Every practitioner must be mindful that the crux of their work is to facilitate and provide care during some of the most profound and vulnerable times in people’s lives. We are spectrum dwellers; from cradle to grave, joys to sorrows, and every day in between. We must be mindful of the honour and privilege of this compassionate healing work.
Have you ever been given advice by a patient that changed the way you practice medicine?
Yes, the best advice by patients (although not said explicitly) has always been to remind me of the power of humour. Patients who invited laughter into my communication with them helped to balance the relationship to equal ground and strengthen the therapeutic interaction. There is something about connecting with someone over a funny moment with shared understanding that is absolutely priceless.
What advice do you have for healthcare professionals to avoid/overcome compassion fatigue and burnout?
You may not agree, but a colleague once told me that compassion fatigue comes from inside individuals (internal source) and burn out stems from environments/organizations (external source). I’m sure these two concepts have other distinct differences as well as overlapping areas of similarity.
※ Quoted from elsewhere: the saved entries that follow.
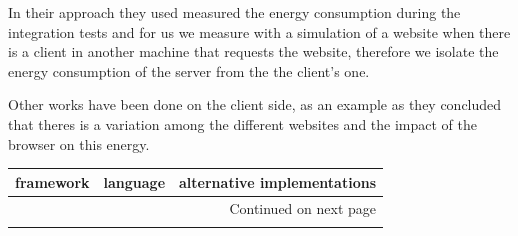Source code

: In their approach they used measured the energy consumption during the integration tests and for us we measure with a simulation of a website when there is a client in another machine that requests the website, therefore we isolate the energy consumption of the server from the the client's one.


Other works have been done on the client side, as an example \cite{philippot_characterization_2014} as they concluded that theres is a variation among the different websites and the impact of the browser on this energy.



\begin{longtable}{lll}
    \toprule
    framework        & language    & alternative implementations                        \\
    \midrule
    \endhead
    \midrule
    \multicolumn{3}{r}{{Continued on next page}}                                        \\
    \midrule
    \endfoot


\end{longtable}
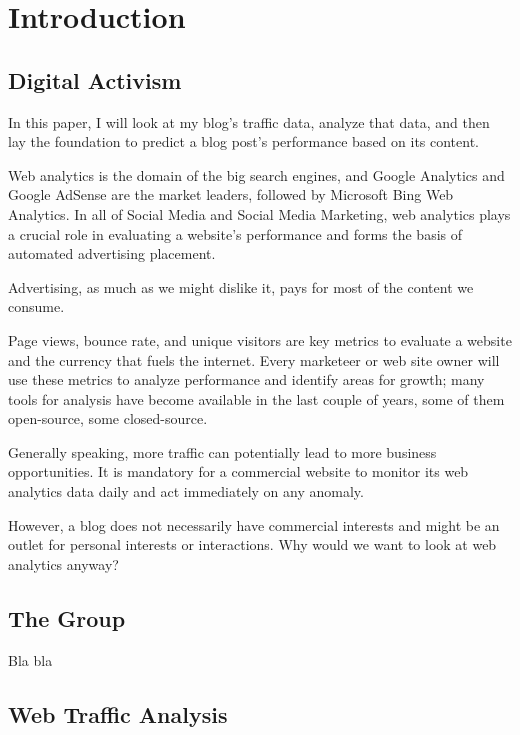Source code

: %
%

\pagebreak
\section{Introduction}

\onehalfspacing

\subsection{Digital Activism}

In this paper, I will look at my blog's traffic data, analyze that data, and then lay the foundation to predict a blog post's performance based on its content.

Web analytics is the domain of the big search engines, and Google Analytics and Google AdSense are the market leaders, followed by Microsoft Bing Web Analytics. In all of Social Media and Social Media Marketing, web analytics plays a crucial role in evaluating a website's performance and forms the basis of automated advertising placement.

Advertising, as much as we might dislike it, pays for most of the content we consume.

Page views, bounce rate, and unique visitors are key metrics to evaluate a website and the currency that fuels the internet. Every marketeer or web site owner will use these metrics to analyze performance and identify areas for growth; many tools for analysis have become available in the last couple of years, some of them open-source, some closed-source.

Generally speaking, more traffic can potentially lead to more business opportunities. It is mandatory for a commercial website to monitor its web analytics data daily and act immediately on any anomaly.

However, a blog does not necessarily have commercial interests and might be an outlet for personal interests or interactions. Why would we want to look at web analytics anyway?

\subsection{The Group}

Bla bla

\subsection{Web Traffic Analysis}

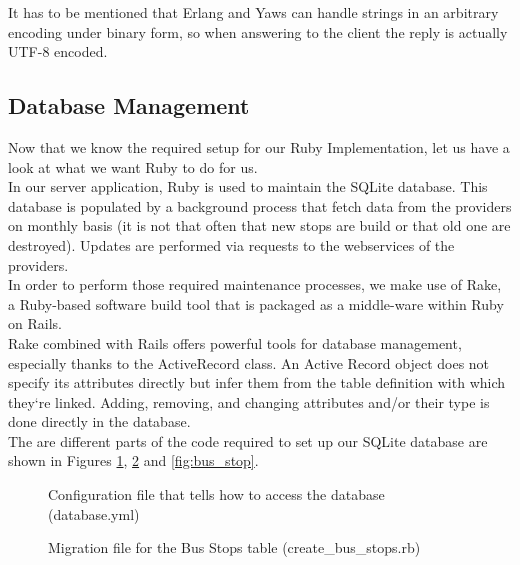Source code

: It has to be mentioned that Erlang and Yaws can handle strings in an arbitrary encoding under binary form, so when answering to the client the reply is actually UTF-8 encoded.

\subsection{Database Management}

Now that we know the required setup for our Ruby Implementation, let us have a look at what we want Ruby to do for us.\\

In our server application, Ruby is used to maintain the SQLite database.  This database is populated by a background process that fetch data from the providers on monthly basis (it is not that often that new stops are build or that old one are destroyed). Updates are performed via requests to the webservices of the providers.\\

In order to perform those required maintenance processes, we make use of Rake, a Ruby-based software build tool that is packaged as a middle-ware within Ruby on Rails.\\

Rake combined with Rails offers powerful tools for database management, especially thanks to the ActiveRecord class. An Active Record object does not specify its attributes directly but infer them from the table definition with which they‘re linked. Adding, removing, and changing attributes and/or their type is done directly in the database.\\

The are different parts of the code required to set up our SQLite database are shown in Figures \ref{fig:database}, \ref{fig:create_bus_stops} and \ref{fig:bus_stop}. 

\begin{figure}[ht]
  \centering
  \caption{Configuration file that tells how to access the database (database.yml)}
  \label{fig:database}
\end{figure}

\clearpage

\begin{figure}[ht]
  \centering
  \caption{Migration file for the Bus Stops table (create\_bus\_stops.rb)}
  \label{fig:create_bus_stops}
\end{figure}

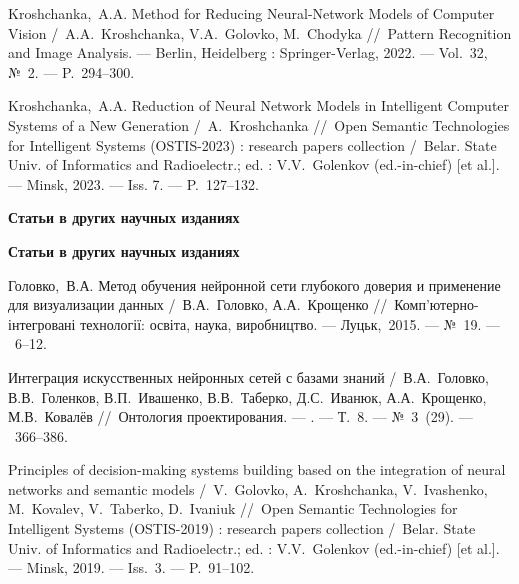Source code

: Kroshchanka,~A.A. Method for Reducing Neural-Network Models of Computer Vision /~A.A.~Kroshchanka, V.A.~Golovko, M.~Chodyka
\newblock //~Pattern Recognition and Image Analysis. ---
\newblock Berlin, Heidelberg : Springer-Verlag, 2022. ---
\newblock Vol.~32, №~2. ---
\newblock P.~294--300.

Kroshchanka,~A.A. Reduction of Neural Network Models in Intelligent Computer Systems of a New Generation /~A.~Kroshchanka
\newblock //~Open Semantic Technologies for Intelligent Systems (OSTIS-2023) : research papers collection
\newblock /~Belar. State Univ. of Informatics and Radioelectr.; ed. : V.V.~Golenkov (ed.-in-chief) [et al.]. ---
\newblock Minsk, 2023. ---
\newblock Iss. 7. ---
\newblock P.~127--132.

\ifx\isabstract\undefined 
\begin{center}
\vspace{3mm}
{\bf Статьи в других научных изданиях}
\vspace{3mm}
\end{center}
\else
\vspace{22mm}
{\bf Статьи в других научных изданиях}
\vspace{2mm}
\fi

Головко,~В.А. Метод обучения нейронной сети глубокого доверия и применение для визуализации данных /~В.А.~Головко, А.А.~Крощенко
\newblock //~Комп'ютерно-інтегровані технології: освіта, наука, виробництво. ---
\newblock \mbox{Луцьк},~2015. ---
\newblock №~19. ---
~6--12.

Интеграция искусственных нейронных сетей с базами знаний /~В.А.~Головко, В.В.~Голенков, В.П.~Ивашенко, В.В.~Таберко, Д.С.~Иванюк, А.А.~Крощенко, М.В.~Ковалёв
\newblock //~Онтология проектирования. ---
. ---
\newblock Т.~8. ---
\newblock №~3~(29). ---
~366--386.

Principles of decision-making systems building based on the integration of neural networks and semantic models /~V.~Golovko, A.~Kroshchanka, V.~Ivashenko, M.~Kovalev, V.~Taberko, D.~Ivaniuk
\newblock //~Open Semantic Technologies for Intelligent Systems (OSTIS-2019) : research papers collection
\newblock /~Belar. State Univ. of Informatics and Radioelectr.; ed. : V.V.~Golenkov (ed.-in-chief) [et al.]. ---
\newblock Minsk, 2019. ---
\newblock Iss.~3. ---
\newblock P.~91--102.

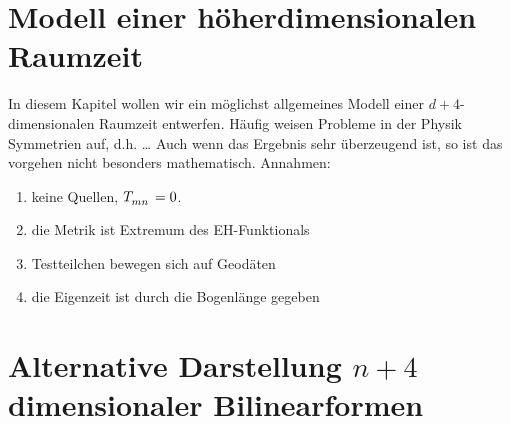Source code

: \section{Modell einer höherdimensionalen Raumzeit}

In diesem Kapitel wollen wir ein möglichst allgemeines Modell einer
$d+4$-dimensionalen Raumzeit entwerfen. Häufig weisen Probleme in der Physik
Symmetrien auf, d.h. \ldots
Auch wenn das Ergebnis sehr überzeugend ist, so ist das vorgehen nicht besonders
mathematisch. Annahmen:
\begin{enumerate}
\item keine Quellen, $\tensor{T}{_m_n}=0$.
\item die Metrik ist Extremum des EH-Funktionals
\item Testteilchen bewegen sich auf Geodäten
\item die Eigenzeit ist durch die Bogenlänge gegeben
\end{enumerate}
\section{Alternative Darstellung $n+4$ dimensionaler Bilinearformen}

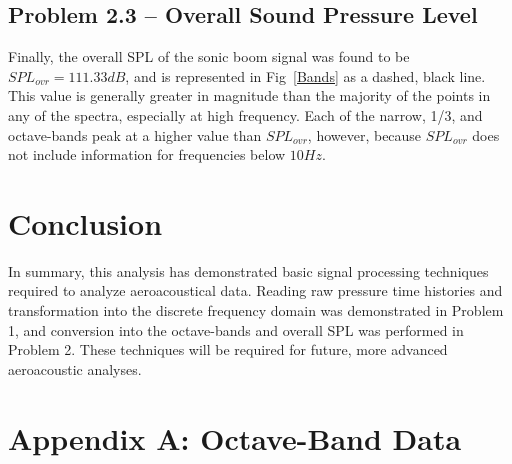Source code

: \documentclass[twocolumn,10pt]{asme2ej}
\begin{document}
\subsection{Problem 2.3 -- Overall Sound Pressure Level}

Finally, the overall SPL of the sonic boom signal was found to be $\boxed{SPL_{ovr}=111.33dB}$, and is represented in Fig~\ref{Bands} as a dashed, black line.  This value is generally greater in magnitude than the majority of the points in any of the spectra, especially at high frequency.  Each of the narrow, 1/3, and octave-bands peak at a higher value than $SPL_{ovr}$, however, because $SPL_{ovr}$ does not include information for frequencies below $10Hz$.





\section{Conclusion}

In summary, this analysis has demonstrated basic signal processing techniques required to analyze aeroacoustical data.  Reading raw pressure time histories and transformation into the discrete frequency domain was demonstrated in Problem 1, and conversion into the octave-bands and overall SPL was performed in Problem 2.  These techniques will be required for future, more advanced aeroacoustic analyses.

\section*{Appendix A: Octave-Band Data}



\vfill %










\end{document}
The advice that I would give is to practice self-compassion. To treat yourself with the same values (e.g., respect, dignity, care) and ethics that you would toward a patient – to nurse the nurse! And yes, this advice is for medical students and all health care providers and students too. Self-compassion also includes reaching out for help and professional assistance as needed. It’s ok to not be ok. It’s not ok to stay not ok.